昭和39年(196441日に、旧上・中・下弓ノ町が小立野5丁目に町名が変更になりました、上・中・下弓ノ町は、金沢市公式ホームページの旧町名欄に「天和の頃(16811683)から足軽弓組の組地で、如来寺組、経王寺組と射場があり、通称小立野弓ノ町と呼ばれ、明治5年(1872)、如来寺組は上弓ノ町、経王寺組は中弓ノ町に、また、横山同心組の組地は下弓ノ町となった」とあります。

 

 

(金沢商業高校前・旧上弓ノ町)

 

(かって金沢の旧市内に「弓ノ町」と名の付く町が幾つかありました。それらは藩政期、持弓足軽の組地だったところで、今回紹介する小立野弓ノ町と呼ばれた町の他に、安江町辺りにあった弓ノ町(枡形弓ノ町)や現在でも分かる地域の名が付いた長田弓ノ町、三社弓ノ町、六斗林弓ノ町があります。)

 

 

(明治3年の地図に藩政期の小立野の寺と下屋敷と組屋敷を記述)

 

(上弓ノ町)

(旧中弓ノ町)

(旧下弓ノ町・美大裏より)

 

「金澤古蹟志」の“上・中・下弓ノ町”

..........

作業指示 A — 次の(i)〜(iii)が弓ノ町の文章の内容と合っているかをそれぞれ「はい」か「いいえ」で答え、判断の根拠となる文章中の語句をそのまま引用せよ。(i) 上・中・下弓ノ町は昭和39年に小立野5丁目へ町名が変更された。(ii) 明治5年に経王寺組は上弓ノ町となった。(iii) 横山同心組の組地は下弓ノ町となった。
作業指示 B — 弓ノ町の文章の要点を二文でまとめよ。
作業指示 C — 弓ノ町の文章を、最後の行の後から書き継げ。

記録情報 —
..........

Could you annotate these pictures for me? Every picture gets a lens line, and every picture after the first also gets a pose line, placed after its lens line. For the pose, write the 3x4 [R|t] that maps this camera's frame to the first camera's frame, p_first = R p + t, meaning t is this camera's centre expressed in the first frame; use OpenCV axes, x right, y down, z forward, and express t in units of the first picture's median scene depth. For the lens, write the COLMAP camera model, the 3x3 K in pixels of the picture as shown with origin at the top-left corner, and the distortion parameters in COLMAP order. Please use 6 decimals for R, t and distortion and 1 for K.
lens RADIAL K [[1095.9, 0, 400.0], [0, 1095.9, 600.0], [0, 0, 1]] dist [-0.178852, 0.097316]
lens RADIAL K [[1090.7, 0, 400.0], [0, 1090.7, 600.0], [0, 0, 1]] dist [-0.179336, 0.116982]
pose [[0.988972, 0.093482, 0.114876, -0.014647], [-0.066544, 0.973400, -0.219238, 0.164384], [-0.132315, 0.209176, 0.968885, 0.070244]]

..........

回答欄 A —
(i) はい。「昭和39年(1964)4月1日に、旧上・中・下弓ノ町が小立野5丁目に町名が変更になりました」
(ii) いいえ。「経王寺組は中弓ノ町に」
(iii) はい。「横山同心組の組地は下弓ノ町となった」

回答欄 B — 上・中・下弓ノ町は天和の頃から足軽弓組の組地で通称小立野弓ノ町と呼ばれ、明治5年に組ごとに上・中・下弓ノ町となり、昭和39年4月1日に小立野5丁目へ町名が変更された。かつて金沢の旧市内には藩政期に持弓足軽の組地だった「弓ノ町」と名の付く町が幾つかあり、小立野弓ノ町の他に枡形弓ノ町、長田弓ノ町、三社弓ノ町、六斗林弓ノ町がある。

回答欄 C —
此の地は、旧藩中は持弓足軽の組屋敷也。万治二年(1659)十一月の定書に興力侍並足軽御弓乃者被下屋敷、寄親・組頭へ打渡、頭より共組中へ致割符可相渡。とあり。但し此なる弓組の屋敷地は,万治より遥か後なり。天和元年(1681)十二月八日奥村兵部より半田権之佐・小泉勘十郎両名宛の書翰に、各組足軽居屋敷並射場、小立野経王寺後にて、願之趣入御覧候処、願之通可仕旨被仰出。とあり。右半田・小泉両士即ち持弓頭也。此の組地は鶴間谷の高辺也。従前は経王寺の方なる組地を経王寺組と呼び、如来寺の方などは如来寺組と呼べり。さて廃藩後は如来寺組の一町を上弓ノ町とし、終王寺組の一町をば中弓ノ町とし、又其の次なる横山同心組の組地をば下弓ノ町と称する事となりたり。

 

 

(今の如来寺)

(今の経王寺)

 

「金澤古蹟志」の“持弓軽卒の来歴”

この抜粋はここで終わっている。